Just before Israel began their ground offensive in Gaza, their forces spotted a group of heavily armed Hamas terrorists emerging from an underground tunnel into Israeli territory, evidently heading towards an Israeli village. The tunnel was part of an extensive network.
"I can't imagine anything more terrifying," said one Israeli. "They're armed with machine guns, anti-tank missiles, grenades and a few thousand rounds of ammunition, tranquillisers and handcuffs and they're coming for you and they're coming for your children. . ."
To find and destroy the tunnels, the Israelis say, was why the ground offensive became necessary.
Not that the Israelis are having it all their own way. With 29 soldiers killed and international airlines cancelling flights to Tel Aviv airport because a Hamas rocket landed a distance away, they are having a big price to pay.
Why do rockets continue to fall into Israel? The Washington Post doubtless has the truth.
"So far Hamas's campaign against Israel has been a dismal failure. Thanks in part to Israel's Iron Dome anti-missile system, some 1,200 rockets fired at Tel Aviv, Jerusalem and other cities have caused only one Israeli death and a few other casualties. Attempted commando attacks via the sea and a tunnel were stopped short, and a drone that ventured into Israel was quickly shot down. . .
"Why would Hamas insist on continuing the fight when it is faring so poorly? The only plausible answer is stomach-turning: The Islamic movement calculates that it can win the concessions it has yet to obtain from Israel and Egypt not by striking Israel but by perpetuating the killing of its own people in Israeli counterattacks. . . Hamas probably calculates that more deaths will prompt Western governments to pressure Israel to grant Hamas's demands."

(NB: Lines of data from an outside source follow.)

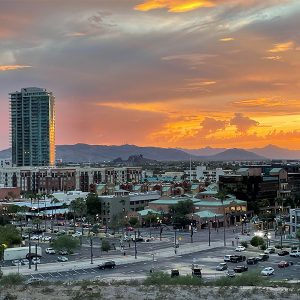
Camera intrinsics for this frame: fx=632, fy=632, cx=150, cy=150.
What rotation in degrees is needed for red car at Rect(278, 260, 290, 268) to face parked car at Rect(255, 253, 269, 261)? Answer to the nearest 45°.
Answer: approximately 90° to its right

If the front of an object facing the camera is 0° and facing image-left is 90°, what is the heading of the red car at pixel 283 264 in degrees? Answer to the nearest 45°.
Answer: approximately 45°

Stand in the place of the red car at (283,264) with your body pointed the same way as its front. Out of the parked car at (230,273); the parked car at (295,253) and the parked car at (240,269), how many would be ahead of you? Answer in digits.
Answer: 2

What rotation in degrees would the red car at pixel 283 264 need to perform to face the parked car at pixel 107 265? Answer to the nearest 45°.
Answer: approximately 45° to its right

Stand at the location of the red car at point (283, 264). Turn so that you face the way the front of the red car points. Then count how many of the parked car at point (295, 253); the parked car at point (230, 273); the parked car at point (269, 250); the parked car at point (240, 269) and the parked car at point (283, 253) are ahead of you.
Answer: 2

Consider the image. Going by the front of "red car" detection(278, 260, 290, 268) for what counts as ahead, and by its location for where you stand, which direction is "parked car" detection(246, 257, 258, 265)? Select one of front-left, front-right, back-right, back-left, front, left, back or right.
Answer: right

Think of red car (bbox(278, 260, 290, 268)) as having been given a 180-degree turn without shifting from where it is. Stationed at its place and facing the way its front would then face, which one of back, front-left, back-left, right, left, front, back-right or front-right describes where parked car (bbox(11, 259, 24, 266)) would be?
back-left

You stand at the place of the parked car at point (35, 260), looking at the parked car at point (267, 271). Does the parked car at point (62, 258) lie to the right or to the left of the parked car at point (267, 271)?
left

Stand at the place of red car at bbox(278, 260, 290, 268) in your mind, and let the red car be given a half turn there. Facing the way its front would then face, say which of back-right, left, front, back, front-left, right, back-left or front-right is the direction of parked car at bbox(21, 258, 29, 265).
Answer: back-left

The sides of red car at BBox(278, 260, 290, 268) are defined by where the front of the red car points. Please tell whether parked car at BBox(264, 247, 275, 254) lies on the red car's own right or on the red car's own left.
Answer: on the red car's own right

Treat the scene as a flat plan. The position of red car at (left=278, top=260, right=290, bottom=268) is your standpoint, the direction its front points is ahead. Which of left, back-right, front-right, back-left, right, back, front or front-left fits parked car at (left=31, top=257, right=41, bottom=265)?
front-right
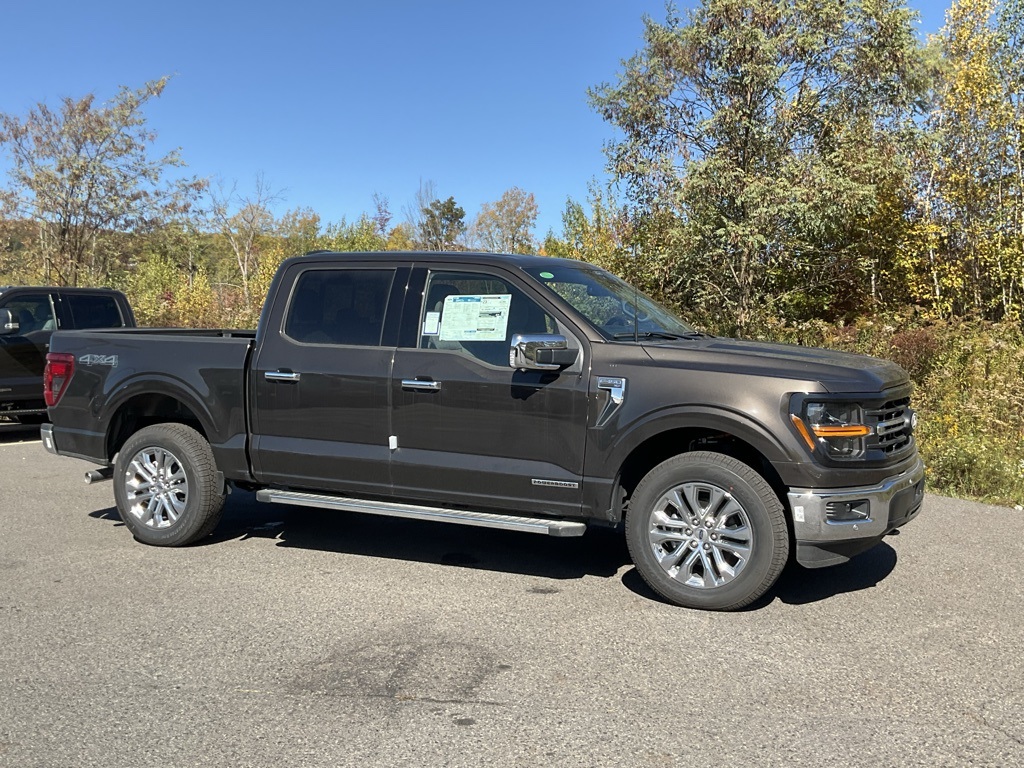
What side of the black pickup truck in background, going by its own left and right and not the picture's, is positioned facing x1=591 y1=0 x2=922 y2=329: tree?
back

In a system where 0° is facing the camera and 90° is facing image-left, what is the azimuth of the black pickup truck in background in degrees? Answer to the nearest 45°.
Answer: approximately 90°

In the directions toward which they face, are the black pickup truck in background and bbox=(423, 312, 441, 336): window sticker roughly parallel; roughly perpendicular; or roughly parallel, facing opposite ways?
roughly perpendicular

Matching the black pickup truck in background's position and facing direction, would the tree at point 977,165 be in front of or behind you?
behind

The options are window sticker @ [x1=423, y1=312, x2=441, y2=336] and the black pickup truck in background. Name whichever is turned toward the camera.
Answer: the window sticker

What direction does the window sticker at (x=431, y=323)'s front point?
toward the camera

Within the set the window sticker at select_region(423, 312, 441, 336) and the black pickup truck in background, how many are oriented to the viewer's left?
1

US columnist Charles Krauthammer says while Hamas deliberately aims rockets at civilians, Israel painstakingly tries to avoid them, actually telephoning civilians in the area and dropping warning charges, so-called roof knocking.
The whole point of Hamas's rockets, he says, is to draw Israeli counterfire.
"This produces dead Palestinians for international television. Which is why Hamas perversely urges its own people not to seek safety when Israel drops leaflets warning of an imminent attack.
"It's to the Israelis' credit that amid all this madness [the depravity of Hamas, the world's treatment of Israel and the UN's incessant condemnations] they haven't lost their moral scruples. Or their nerve. Those outside the region have the minimum obligation, therefore, to expose the madness and speak the truth. Rarely has it been so blindingly clear."